## Supplied data
******

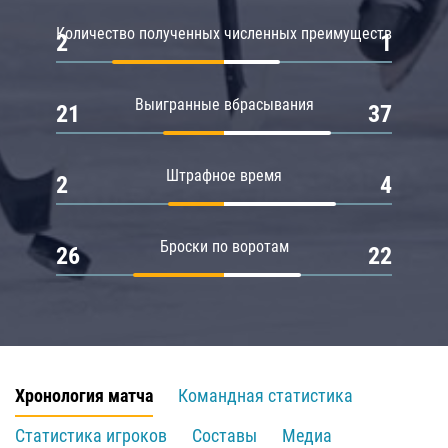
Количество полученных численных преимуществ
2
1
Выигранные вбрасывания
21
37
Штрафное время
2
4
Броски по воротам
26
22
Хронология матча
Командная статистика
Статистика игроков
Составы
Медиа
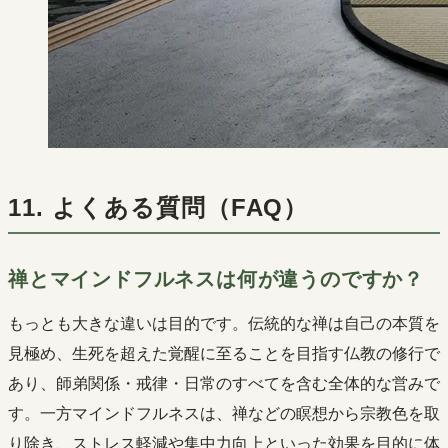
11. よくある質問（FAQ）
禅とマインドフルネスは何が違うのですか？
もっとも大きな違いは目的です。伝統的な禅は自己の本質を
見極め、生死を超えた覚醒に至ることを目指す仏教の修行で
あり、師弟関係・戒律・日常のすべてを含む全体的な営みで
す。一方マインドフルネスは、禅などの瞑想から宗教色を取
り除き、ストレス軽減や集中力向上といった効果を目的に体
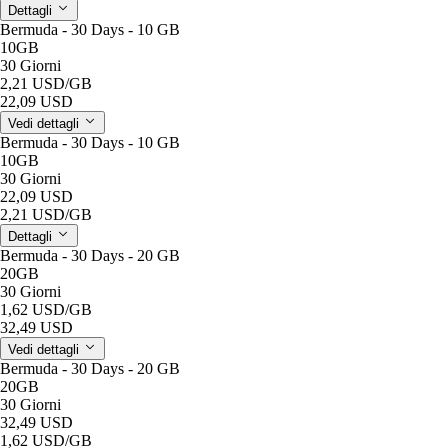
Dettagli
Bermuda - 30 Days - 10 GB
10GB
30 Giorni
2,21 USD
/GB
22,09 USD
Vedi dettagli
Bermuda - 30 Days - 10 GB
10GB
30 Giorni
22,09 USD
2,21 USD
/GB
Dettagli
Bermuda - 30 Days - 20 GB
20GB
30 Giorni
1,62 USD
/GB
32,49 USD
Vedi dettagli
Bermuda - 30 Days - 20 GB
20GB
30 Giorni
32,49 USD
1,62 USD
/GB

******

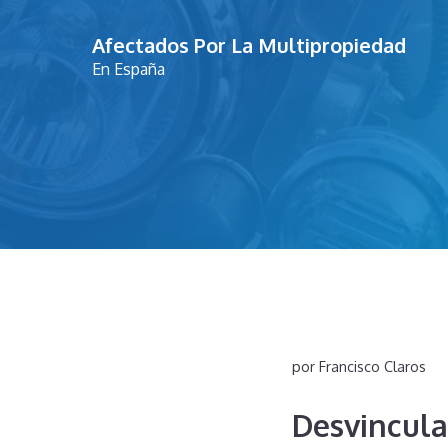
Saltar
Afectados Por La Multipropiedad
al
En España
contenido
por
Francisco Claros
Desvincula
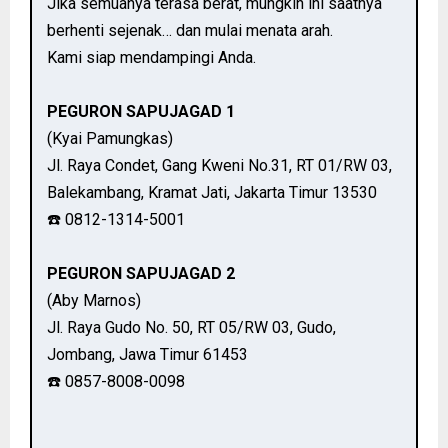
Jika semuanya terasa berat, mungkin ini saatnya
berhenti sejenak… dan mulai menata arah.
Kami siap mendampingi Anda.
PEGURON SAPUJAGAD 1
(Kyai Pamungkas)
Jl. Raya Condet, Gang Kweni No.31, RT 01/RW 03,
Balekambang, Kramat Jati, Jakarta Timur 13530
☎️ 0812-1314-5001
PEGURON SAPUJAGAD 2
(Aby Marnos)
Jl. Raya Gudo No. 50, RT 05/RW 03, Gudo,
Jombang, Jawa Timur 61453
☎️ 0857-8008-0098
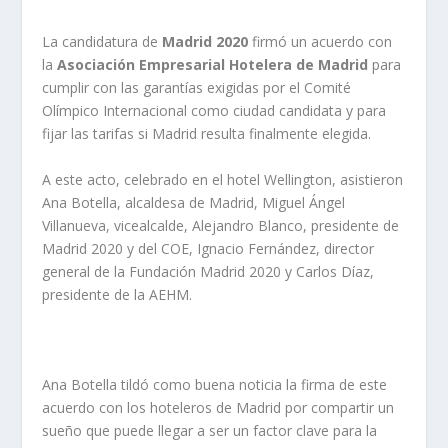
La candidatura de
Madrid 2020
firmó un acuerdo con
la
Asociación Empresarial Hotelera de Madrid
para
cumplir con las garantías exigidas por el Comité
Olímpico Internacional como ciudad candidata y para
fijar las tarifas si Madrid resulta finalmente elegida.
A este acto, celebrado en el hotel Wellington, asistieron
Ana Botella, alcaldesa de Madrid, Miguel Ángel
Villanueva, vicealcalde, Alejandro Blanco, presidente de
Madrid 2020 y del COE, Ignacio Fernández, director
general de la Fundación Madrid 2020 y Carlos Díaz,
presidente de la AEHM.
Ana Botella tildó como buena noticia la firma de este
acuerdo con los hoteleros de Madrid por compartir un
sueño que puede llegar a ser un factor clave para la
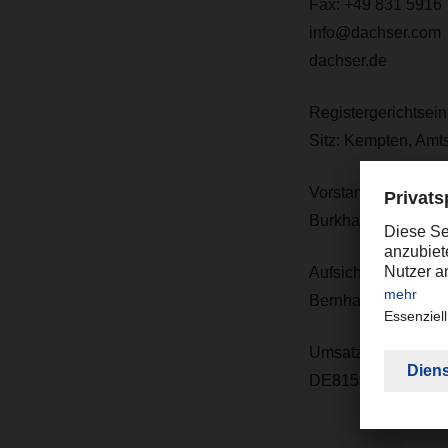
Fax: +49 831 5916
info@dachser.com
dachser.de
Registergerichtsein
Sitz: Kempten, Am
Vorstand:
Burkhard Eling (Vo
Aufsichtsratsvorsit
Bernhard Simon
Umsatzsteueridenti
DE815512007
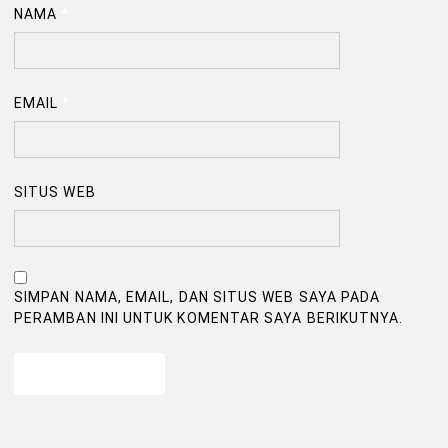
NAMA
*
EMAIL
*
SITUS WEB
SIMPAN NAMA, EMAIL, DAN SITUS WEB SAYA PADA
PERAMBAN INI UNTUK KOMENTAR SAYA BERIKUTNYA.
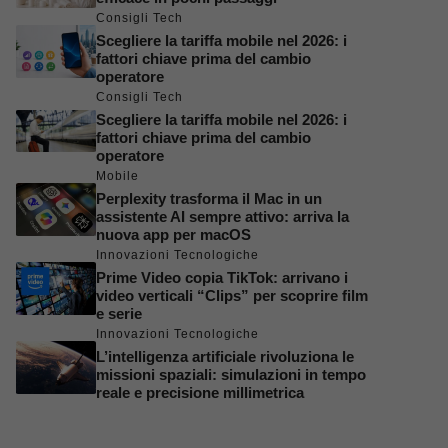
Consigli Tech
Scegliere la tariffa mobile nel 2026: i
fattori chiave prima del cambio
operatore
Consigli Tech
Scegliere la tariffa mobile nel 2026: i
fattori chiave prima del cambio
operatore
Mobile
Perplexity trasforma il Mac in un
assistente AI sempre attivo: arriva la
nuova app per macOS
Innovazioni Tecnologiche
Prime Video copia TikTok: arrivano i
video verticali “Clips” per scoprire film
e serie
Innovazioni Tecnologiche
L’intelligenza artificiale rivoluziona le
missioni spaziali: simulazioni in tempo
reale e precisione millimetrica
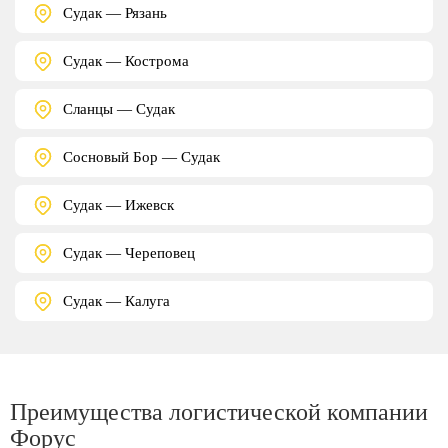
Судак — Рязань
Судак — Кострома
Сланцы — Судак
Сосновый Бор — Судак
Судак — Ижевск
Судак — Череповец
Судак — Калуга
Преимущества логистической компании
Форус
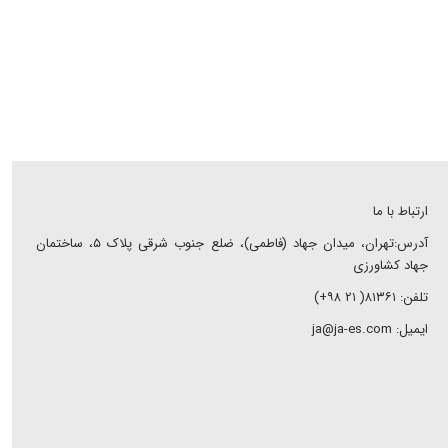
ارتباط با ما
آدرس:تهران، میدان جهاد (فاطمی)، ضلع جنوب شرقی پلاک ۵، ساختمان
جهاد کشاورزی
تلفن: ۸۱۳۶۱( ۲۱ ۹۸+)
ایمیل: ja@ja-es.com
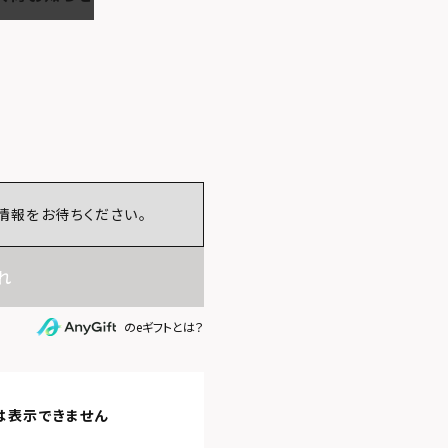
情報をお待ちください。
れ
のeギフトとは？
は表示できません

******

## Request
Show each line of the records that contains the word "para", copied in full.

## Task response
para
Olímpico Internacional como ciudad candidata y para
sueño que puede llegar a ser un factor clave para la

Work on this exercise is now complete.